AVAILABLE RECORDS Block Start
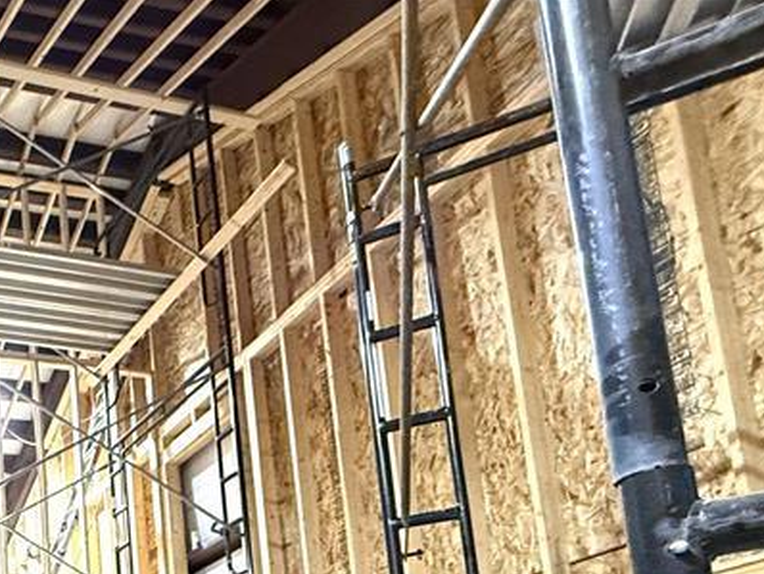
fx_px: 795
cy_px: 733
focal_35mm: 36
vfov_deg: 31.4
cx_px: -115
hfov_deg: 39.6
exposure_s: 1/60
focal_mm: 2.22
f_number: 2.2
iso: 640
AVAILABLE RECORDS Block End
*DIRECTIVE*. Retype all the data exactly, please, without pictures.

*FINAL ANSWER*.
fx_px: 795
cy_px: 733
focal_35mm: 36
vfov_deg: 31.4
cx_px: -115
hfov_deg: 39.6
exposure_s: 1/60
focal_mm: 2.22
f_number: 2.2
iso: 640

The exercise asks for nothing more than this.